_RECORDED INFORMATION_
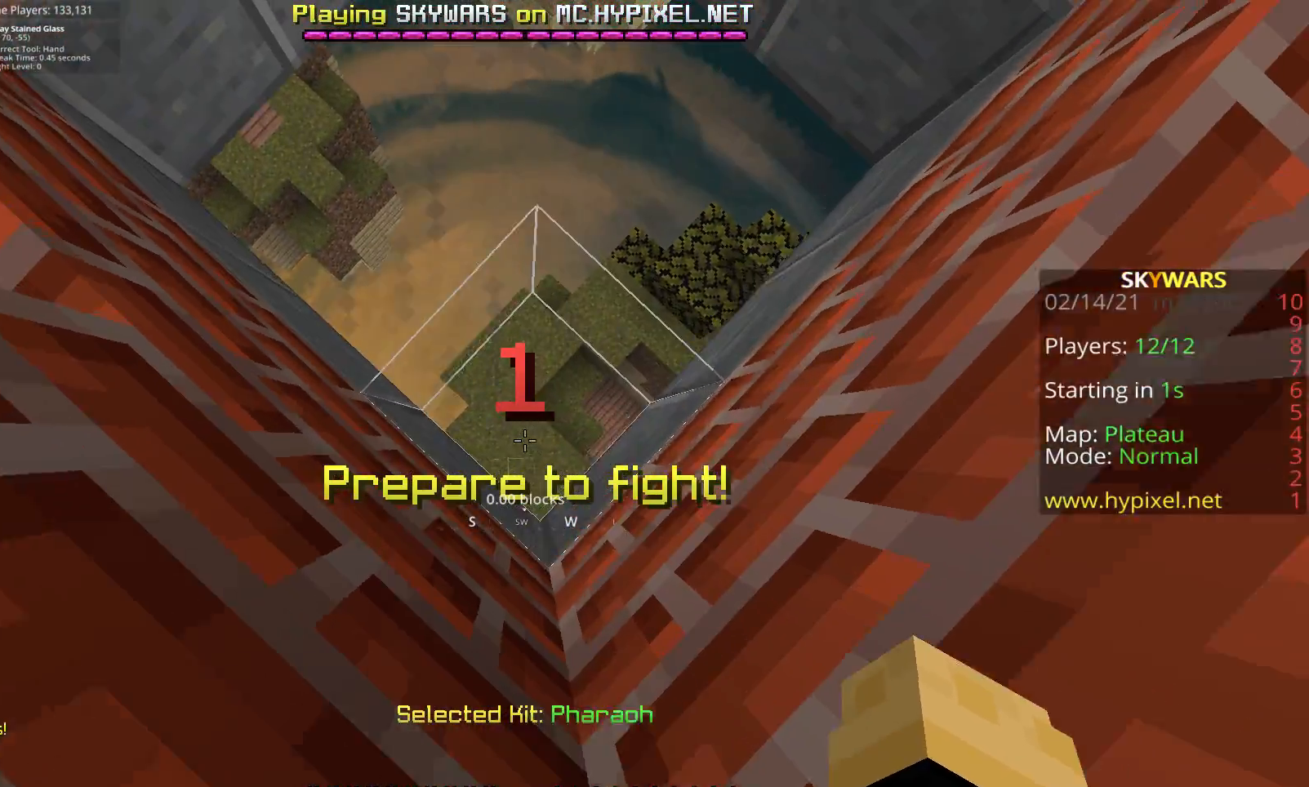
{"keys": ["a", "d"], "mouse": [], "events": [[17, "d", "down"], [83, "d", "up"], [167, "d", "down"], [250, "s", "up"], [350, "s", "down"], [500, "s", "up"]]}
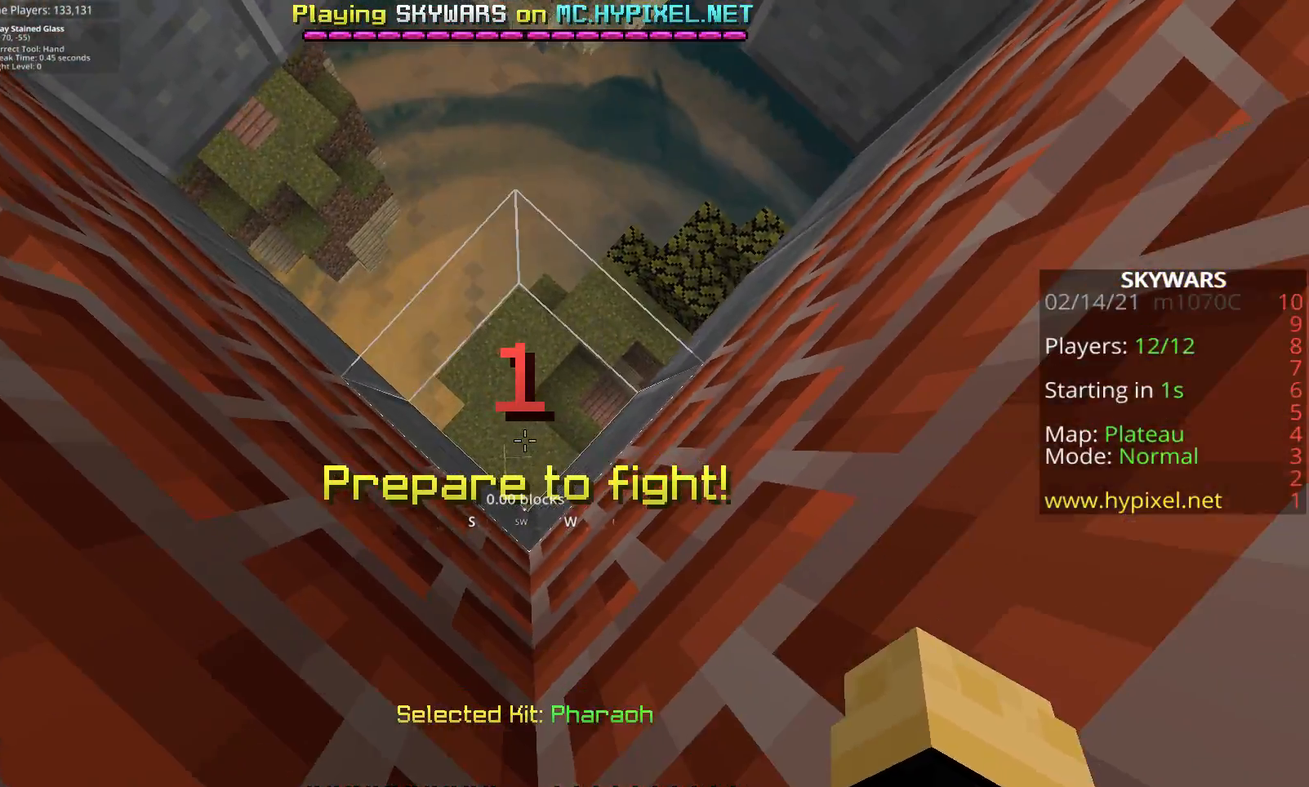
{"keys": ["a"], "mouse": [], "events": [[83, "w", "down"], [233, "d", "up"], [233, "mouse_left", "down"], [317, "w", "up"], [450, "mouse_left", "up"]]}
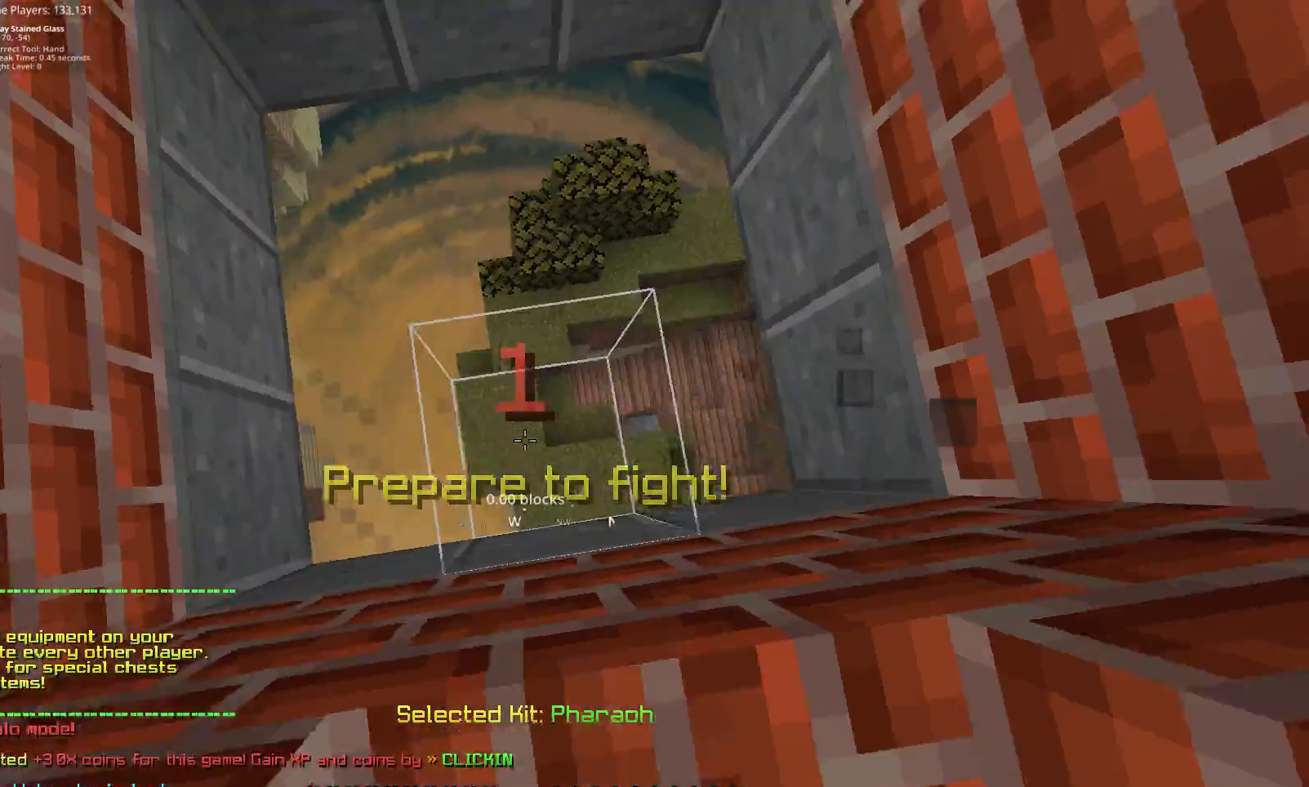
{"keys": ["d", "w"], "mouse": [], "events": [[50, "a", "up"], [83, "d", "down"], [133, "w", "down"]]}
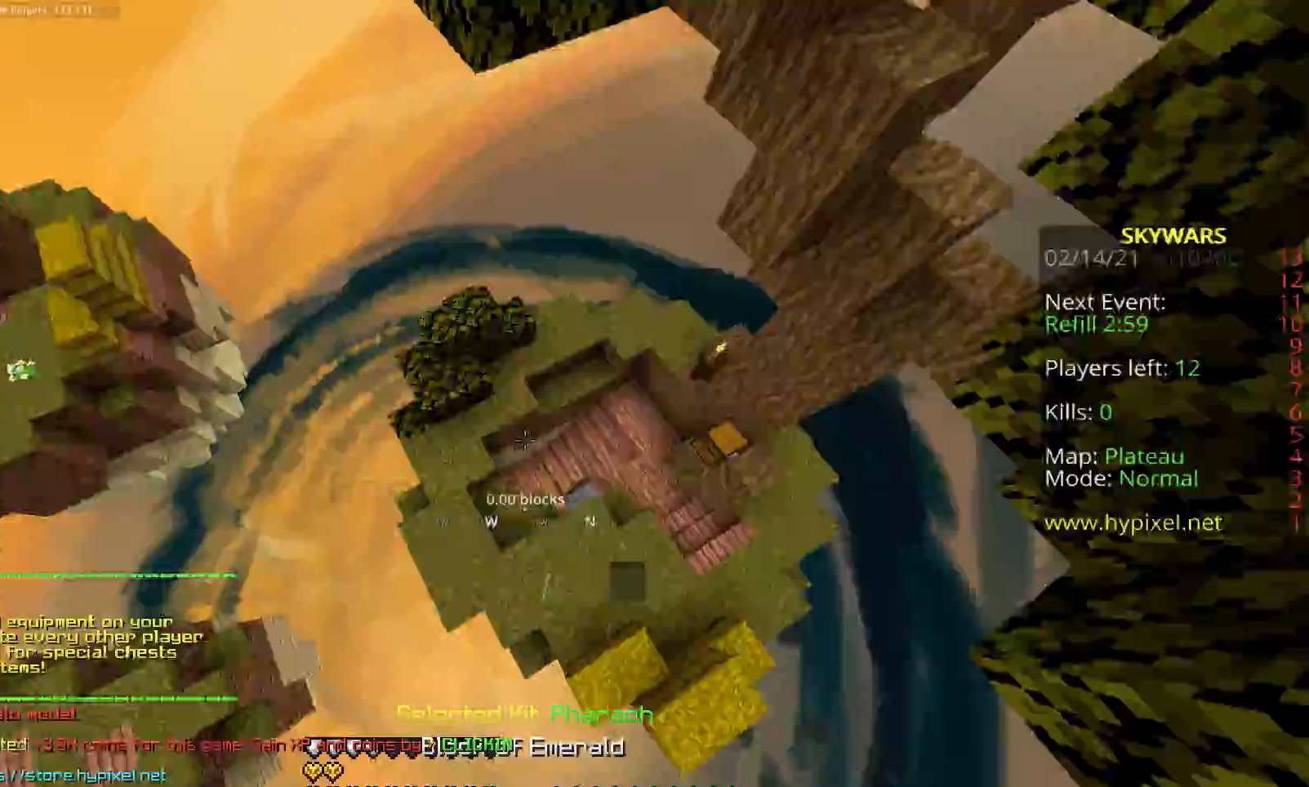
{"keys": ["a"], "mouse": [], "events": [[50, "w", "up"], [200, "d", "up"], [250, "a", "down"]]}
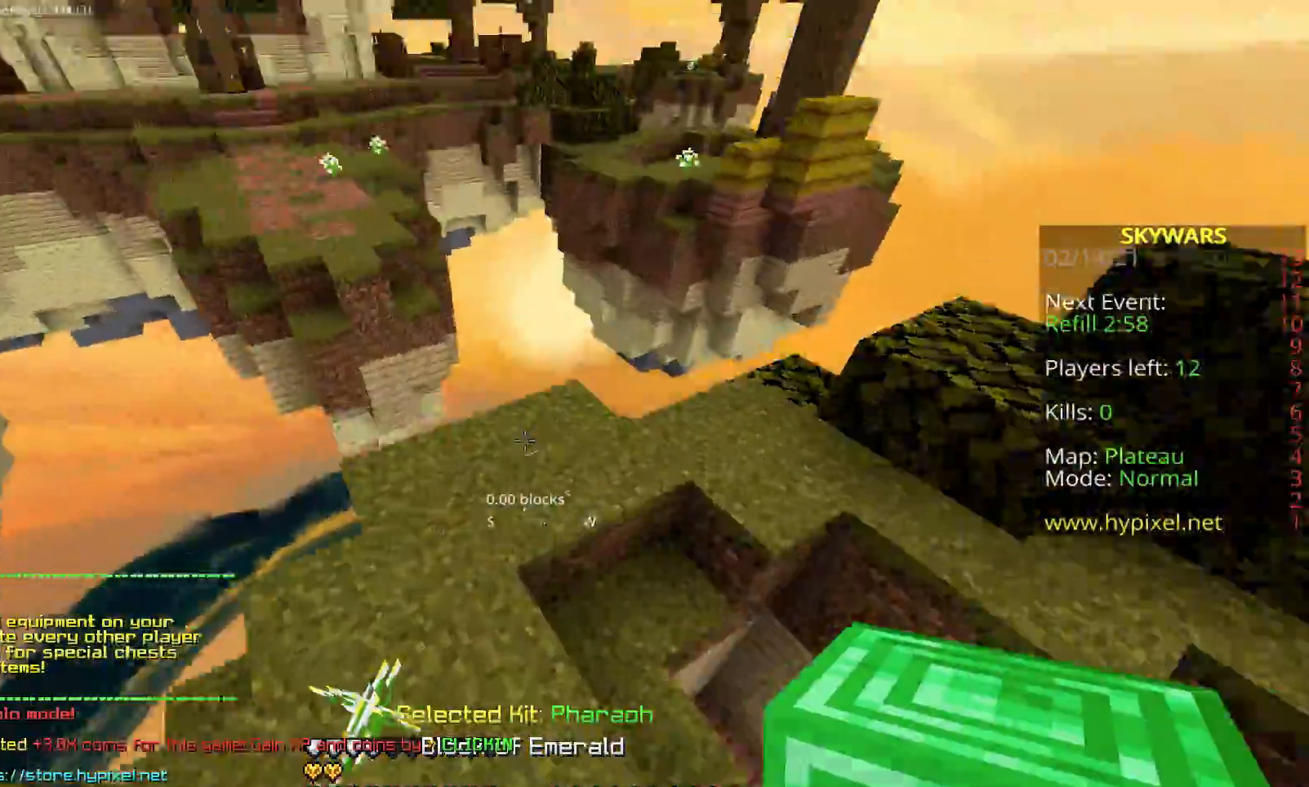
{"keys": ["space", "w"], "mouse": ["right"], "events": [[33, "a", "up"], [283, "w", "down"], [433, "mouse_right", "down"], [500, "space", "down"]]}
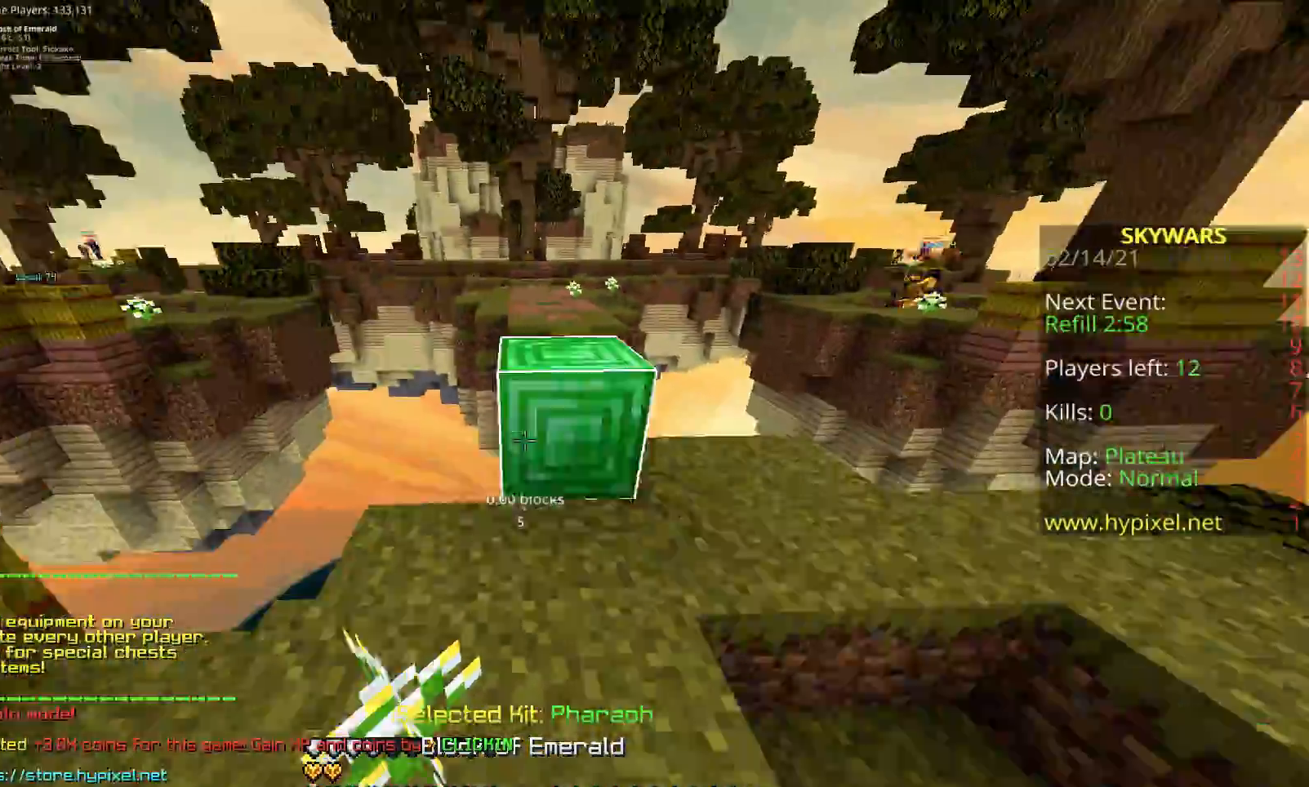
{"keys": ["space", "w"], "mouse": [], "events": [[67, "mouse_right", "up"], [117, "space", "up"], [467, "space", "down"]]}
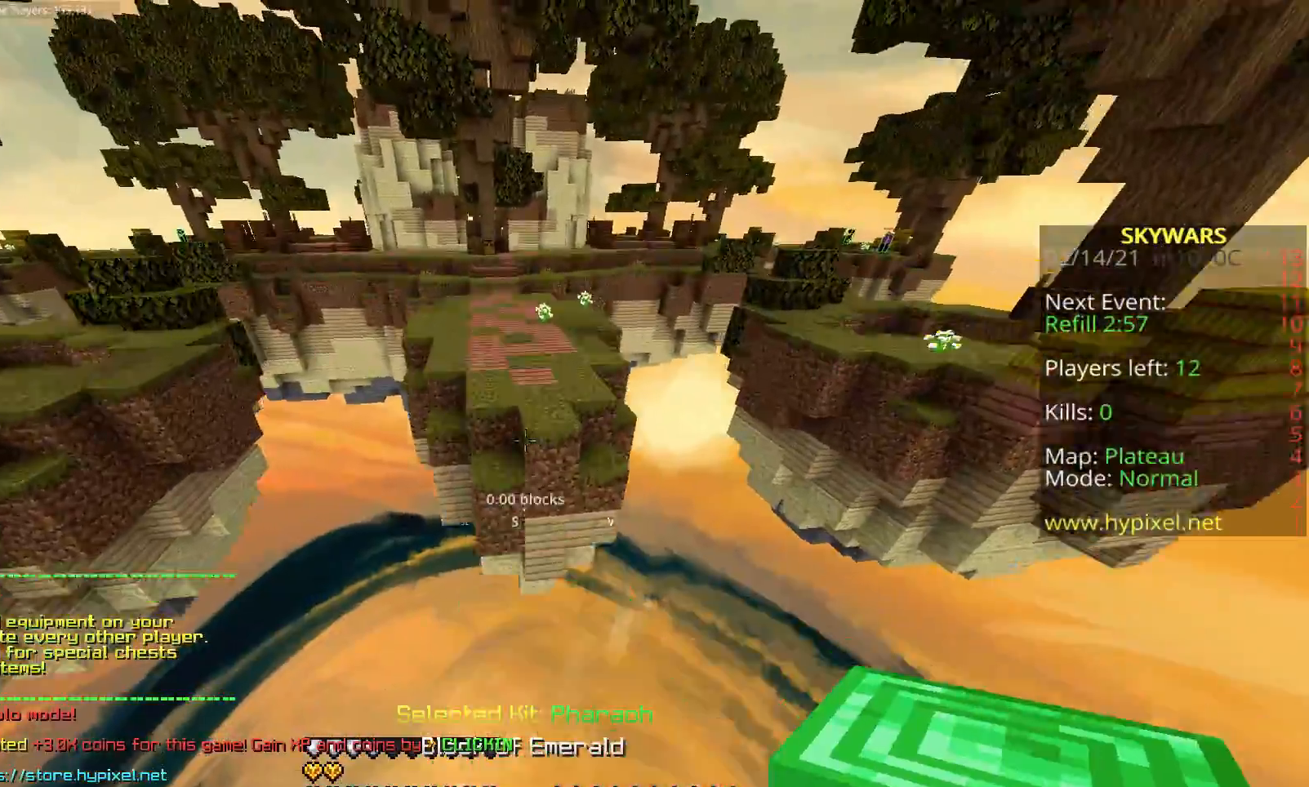
{"keys": ["space", "w"], "mouse": ["right"], "events": [[350, "mouse_right", "down"]]}
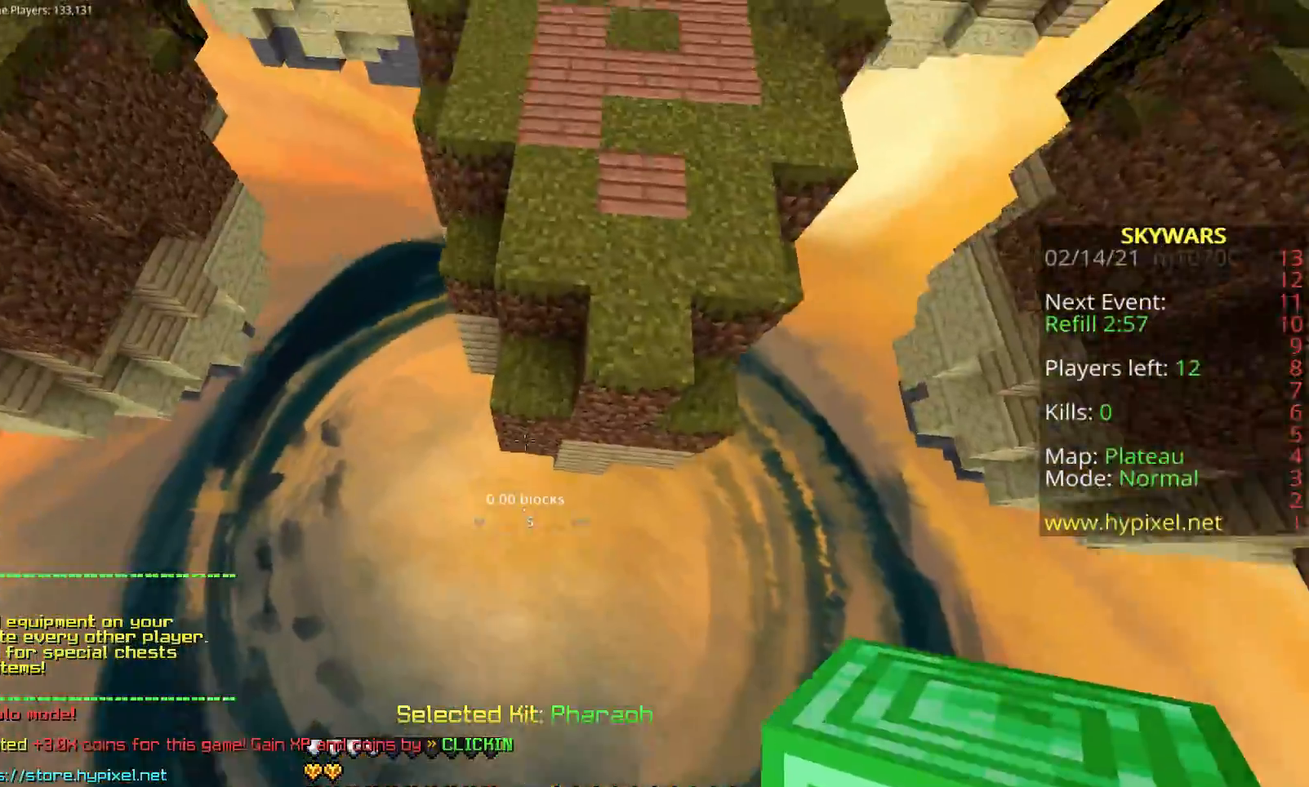
{"keys": ["space", "w"], "mouse": [], "events": [[350, "mouse_right", "up"]]}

_TASK TO CARRY OUT_
The material is to be written out word for word, and the pictures are to be left out.

_REPLY TO THE EXERCISE_
{"keys": ["a", "d"], "mouse": [], "events": [[17, "d", "down"], [83, "d", "up"], [167, "d", "down"], [250, "s", "up"], [350, "s", "down"], [500, "s", "up"]]}
{"keys": ["a"], "mouse": [], "events": [[83, "w", "down"], [233, "d", "up"], [233, "mouse_left", "down"], [317, "w", "up"], [450, "mouse_left", "up"]]}
{"keys": ["d", "w"], "mouse": [], "events": [[50, "a", "up"], [83, "d", "down"], [133, "w", "down"]]}
{"keys": ["a"], "mouse": [], "events": [[50, "w", "up"], [200, "d", "up"], [250, "a", "down"]]}
{"keys": ["space", "w"], "mouse": ["right"], "events": [[33, "a", "up"], [283, "w", "down"], [433, "mouse_right", "down"], [500, "space", "down"]]}
{"keys": ["space", "w"], "mouse": [], "events": [[67, "mouse_right", "up"], [117, "space", "up"], [467, "space", "down"]]}
{"keys": ["space", "w"], "mouse": ["right"], "events": [[350, "mouse_right", "down"]]}
{"keys": ["space", "w"], "mouse": [], "events": [[350, "mouse_right", "up"]]}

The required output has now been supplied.